Like the ironically same-named Clinton-era initiative, and President Bush’s recent and loud gyrations on ”Healthy Marriages” (brace yourself - it’s Heritage Foundation, so the political aroma is pretty strong), I’m all for marriage as a integral part of our society. I haven’t scrutinized President Bush’s plan in detail, but it seems that much of what I’ve seen really doesn’t apply to me. My one comment: what he considers a defense of marriage comes across to me as little more than an entrenchment of the status quo and a shut-out of a significant portion of the population for no better reason than that they practice fully adult love in a manner that they (Bush et al) don’t happen to agree with. And don’t “Read yer bible, son” me. Exodus, Leviticus and Deuteronomy say a lot of things that we have no problem dismissing these days. Case in point: the apocryphal Letter to Dr. Laura.
I think what got me started on this was an article that Tony put up a while back to add to the general fun of the debate. At the risk, of appearing to pick on Tony, I’m going to have to take issue with his article. I like what I’ve read of Tony’s stuff. He has a lively take on things and it makes for a good read. I don’t agree with everything he says, but I think there’s enough commonality there that we could sit down over beers and come away from the experience none the worse for it. He did hit a small nerve with his article for a few reasons, though, which I’ll get into. Again, to re-iterate, I’m not picking on Tony specifically; he outlines a position I’ve heard to varying degrees in a number of places, though.
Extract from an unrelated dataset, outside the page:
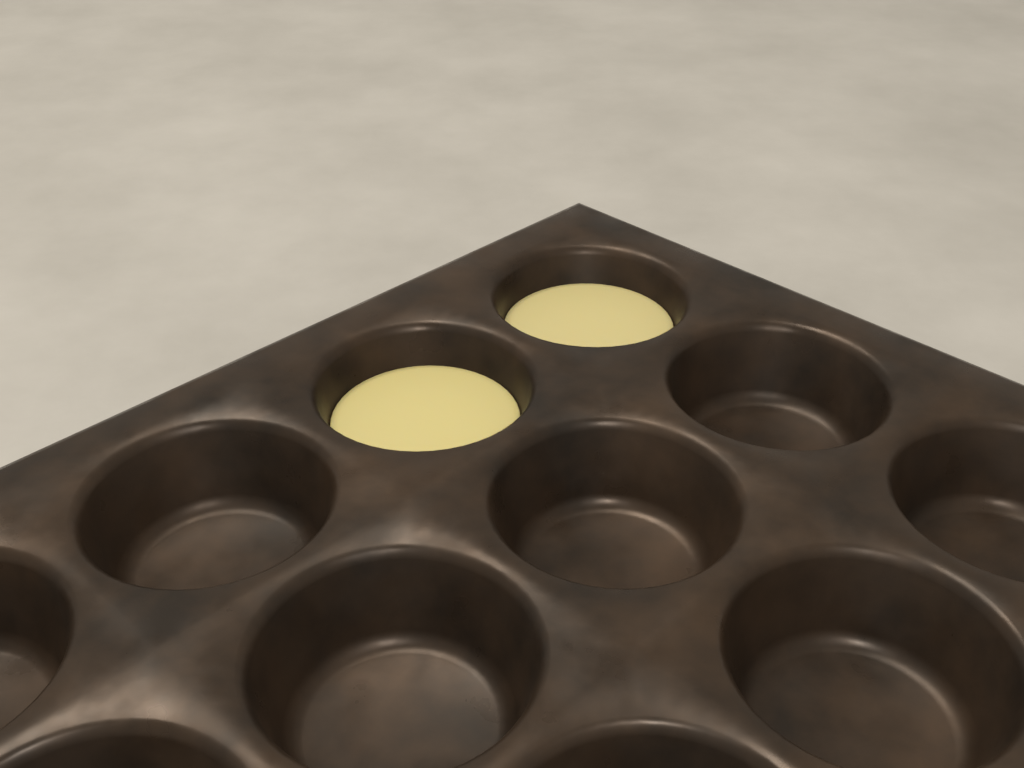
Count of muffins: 2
I think it’s safe to start from a fundamental difference of opinion that Tony and I appear to have. For lack of a better word, he appears to be no fan of the institution of marriage, while I on the other hand, am. Now where it gets fun, I think, is when folks who are pushing for a “traditional” definition of marriage to be codified into the constitution hear me say that and then turn around and say, How can that be? You think that gays should be allowed to marry!
Oh yes, with one small caveat: if that is their choice. The option should be there for them. That’s what I believe.
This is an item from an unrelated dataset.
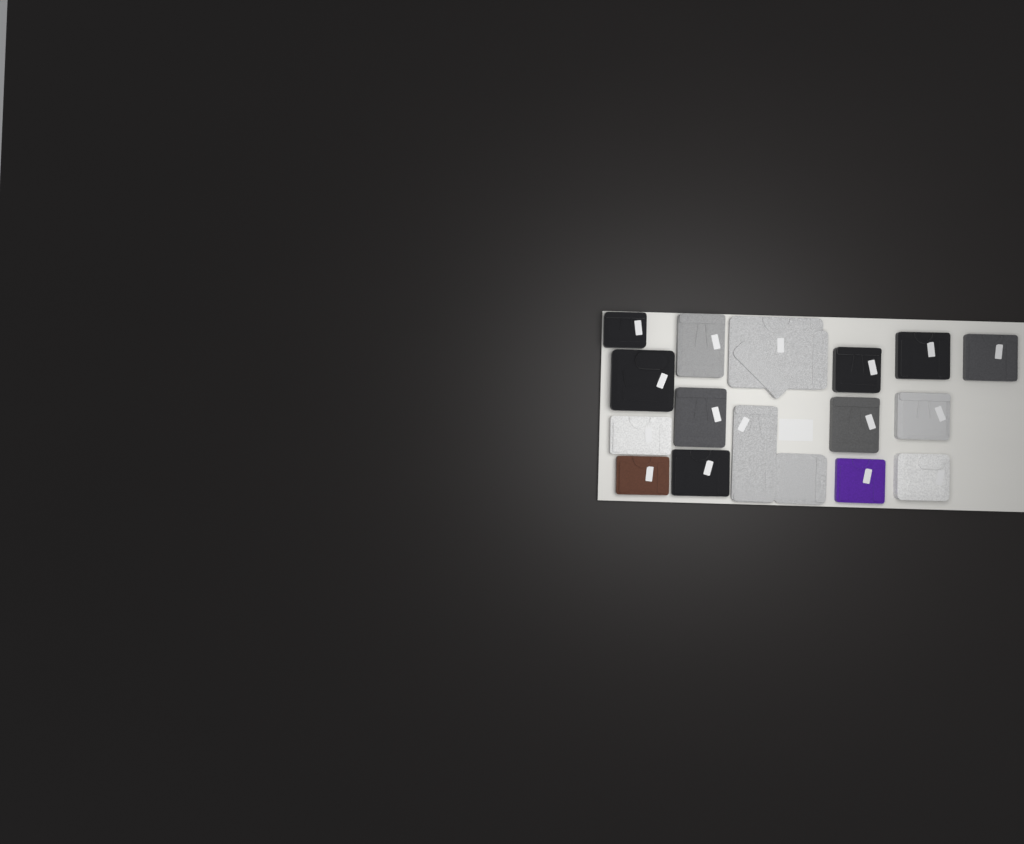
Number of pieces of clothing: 16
The assumption underlying the outcry against allowing gays to marry is that they will somehow destroy the institution of marriage; that “letting them in” somehow diminishes the relationship that I have with my wife. On that point, I disagree. If anything, I could see a potential benefit to opening the gate as a way of goading the status quo and fostering a new examination of marriage as an institution.
Is marriage a picnic? Dopey even to ask the question, no, of course not, not always. Does a 50% divorce rate suggest that we shuck the whole thing? A debatable assertion, maybe, but given how little effort the typical couple puts toward tending to their marriage, it’s actually surprising that the number is that low. Do I think that allowing gays to marry will have some profound impact on the institution of marriage? Possibly, yes, but that in and of itself is no reason to throw up the barricades. It’s here where I can see Tony and me coming toward each other when he makes the statement that there’s the opportunity for defining a new paradigm for relationships. Marriage, as an “institution,” has been around for a long while and has weathered many fashions and crises. Like all social institutions, though, the odd bit of revolution usually ends up making it stronger. If nothing else, it makes us question our assumptions, and generally, I regard that as a good thing.
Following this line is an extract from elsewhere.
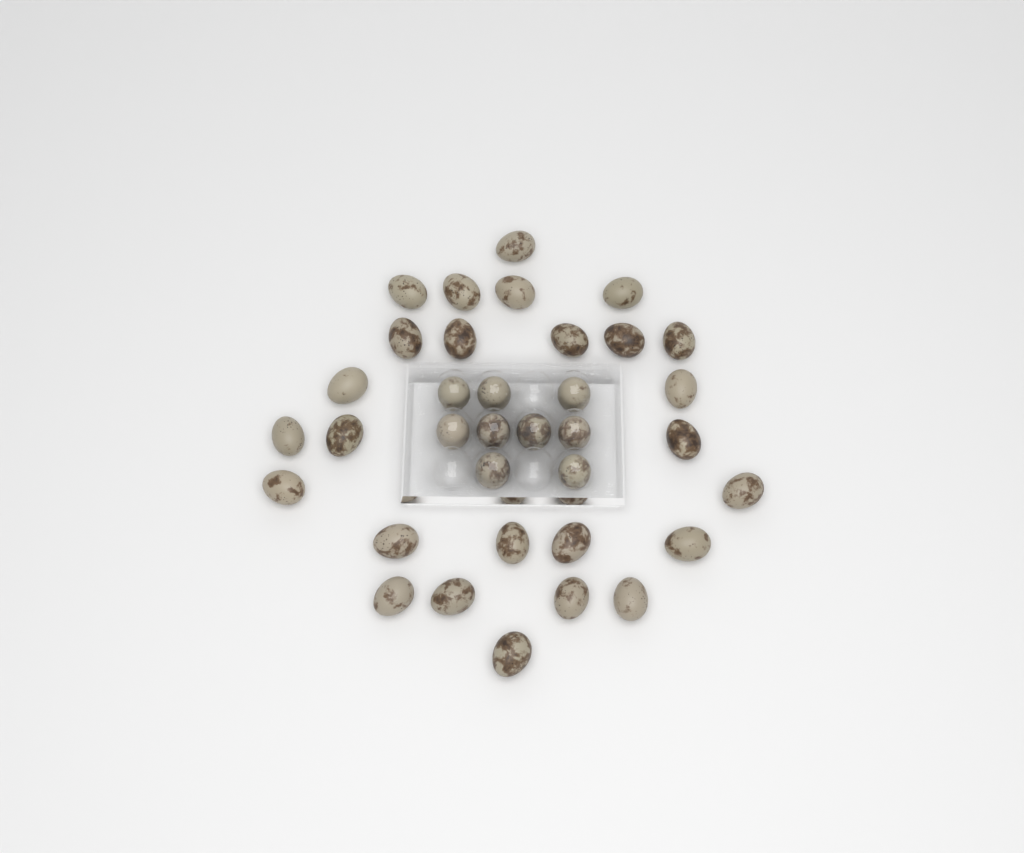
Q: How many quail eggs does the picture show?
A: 35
It’s an intriguing idea, that gay and lesbian relationships could present a different way of thinking about marriage, offering some new ideas and, shock of shocks, models for dealing with our mates. When I see the froth that folks get into trying to “beat back the heathen hordes,” I have to admit wondering if the institution is really all it’s cracked up to be. Sort of an echo of that old Groucho Marx joke about not wanting to belong to any club that would have me as a member, only it’s not wanting to be part of an institution that engages in such ugly behaviour in the name of self-preservation. The question becomes what exactly is it preserving? And why? Of course, for me these are rhetorical questions. Just because I don’t agree with what a bunch of closed-off zealots are trying to do “in the name of marriage,” that doesn’t mean I’m going to stop being married myself. In much the same way that I’ve asked how allowing gays to marry in any way affects my relationship with my wife, the same could be asked of the actions of these folks. I’m sure they believe in what they’re doing, but I’ve yet to hear any real reason that sways me.
I realize that there are significant portions of the African-American population who shy away from the comparison, if not oppose it outright, but I think there are some striking parallels between the civil rights struggles of the 50s and 60s and the struggles that gays are engaged in to be allowed to marry. And like those times, there’s a choice for those of us in the majority. The status quo, and its defence, depend on the exclusion of a group of people who are responsible members of our community, or at least no less responsible than sizeable portions of our community who are married, and pose no threat to us, except that they point up a difference in an area of our lives that frankly makes a lot of people uncomfortable. For me, this is a matter of principle and doing what’s right. President Bush thinks letting gays marry will destroy the institution of marriage and with it the fabric of society. I say it won’t. What’s needed is a bit of faith.